Tras la búsqueda de ofertas, procesos previos, espera y nervios, el paso a la entrevista de trabajo puede pillarte desprevenido. Si tu perfil se ajusta a lo que la empresa busca y contacta contigo, puedes llegar a pensar que ya tienes mucho ganado. Aunque eso no lo es todo. La impresión que el entrevistador se formará de ti puede llegar a distorsionarse a causa de diferentes motivos. Es por eso que queremos ayudarte a concretar los errores que debes evitar en la entrevista de trabajo, de manera que tu siguiente proceso sea todo un éxito.

Pasos previos a la entrevista

Antes de acudir a la cita, debes realizar un ejercicio de autoconocimiento. Para poder responder a las preguntas del entrevistador sin dudar, has de conocer cuáles son tus puntos fuertes y débiles.

En el ámbito empresarial existe un método muy útil que puedes aplicar para conocerte mejor. Este es el método DAFO. Inventado por Albert Humphrey, esta estrategia empresarial hará que seas consciente de qué áreas puedes potenciar y cuáles usar como recurso.

Se basa en crear una cuadrícula en la que apuntarás tus debilidades, las amenazas externas a las que te enfrentes, las fortalezas de las que dispongas y las oportunidades a tu alcance. Este método puede servirte para reflexionar y ser más consciente de aquellas competencias que te diferencian y todas esas otras que podrías trabajar.

Si quieres ir un paso más allá en este análisis, también puedes realizar la matriz CAME, que ayudará a corregir o a potenciar las distintas áreas. Una vez tengas claro quién eres como profesional, pasemos a la preparación de la entrevista.

 

Errores que debes evitar en la entrevista de trabajo

Los puntos que te presentamos a continuación son los principales claves a tener en cuenta en cualquier proceso de selección. Puedes usar estos aspectos como un listado en el que ir tachando las casillas a medida que vayas verificando. Hacerlo te ayudará a concretar las diferentes esferas que componen la entrevista.

1. No saber qué pone en tu CV o carta de presentación. Si estás en la fase de entrevista, es de suponer que lo habrás mandado ya, pero ¿podrías argumentar todo lo que pone en ellos? Es importante que revises los documentos que hiciste llegar a la empresa y puedas explicarlos en detalle de preguntarte al respecto.

2. Usar una vestimenta poco apropiada. En ocasiones no se da importancia a este punto, que puede llegar a ser crucial. Si trabajas en banca, por ejemplo, presentarte con unas bermudas puede no ser la mejor opción. Aunque este aspecto sea superficial, es conveniente que muestres tu capacidad de adaptación a las circunstancias vistiéndote acorde al ambiente del trabajo.

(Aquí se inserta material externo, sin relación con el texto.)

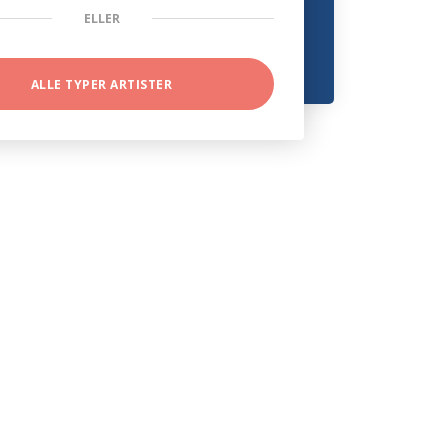
ELLER
ALLE TYPER ARTISTER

3. No adecuar tus competencias profesionales. ¿Dónde la adquiriste? ¿De qué habilidad te enorgulleces más? ¿Cuál crees que sería útil para desarrollar en ese puesto? Ten claro en todo momento la utilidad y fortaleza de tus competencias.

4. Usar un lenguaje corporal tenso. Trata de no desviar la mirada, realizar tics nerviosos, mantener una postura demasiado rígida y tener una expresión seria. Debes tomarte la entrevista con relajación y profesionalidad. Si este aspecto te resulta difícil, trata de practicar con amigos o familiares.

5. No saber contestar a las preguntas. Así como la tarea de investigación que realices de la empresa antes de la cita, prepararte para una serie de preguntas comunes en entrevistas será fundamental.

6. No realizar un seguimiento. Una vez hayas acabado, reflexiona acerca de qué podrías haber mejorado y sé flexible en cuanto al tiempo de respuesta. El tiempo prudente de espera suele ser de una a dos semanas. Si tras ese tiempo no has recibido contestación, puedes enviarles un email para interesarte por la candidatura. Eso sí, evita mostrarte ansioso.

Ante todo, tu objetivo es mejorar. Recuerda que una entrevista fallida no define quién eres como profesional.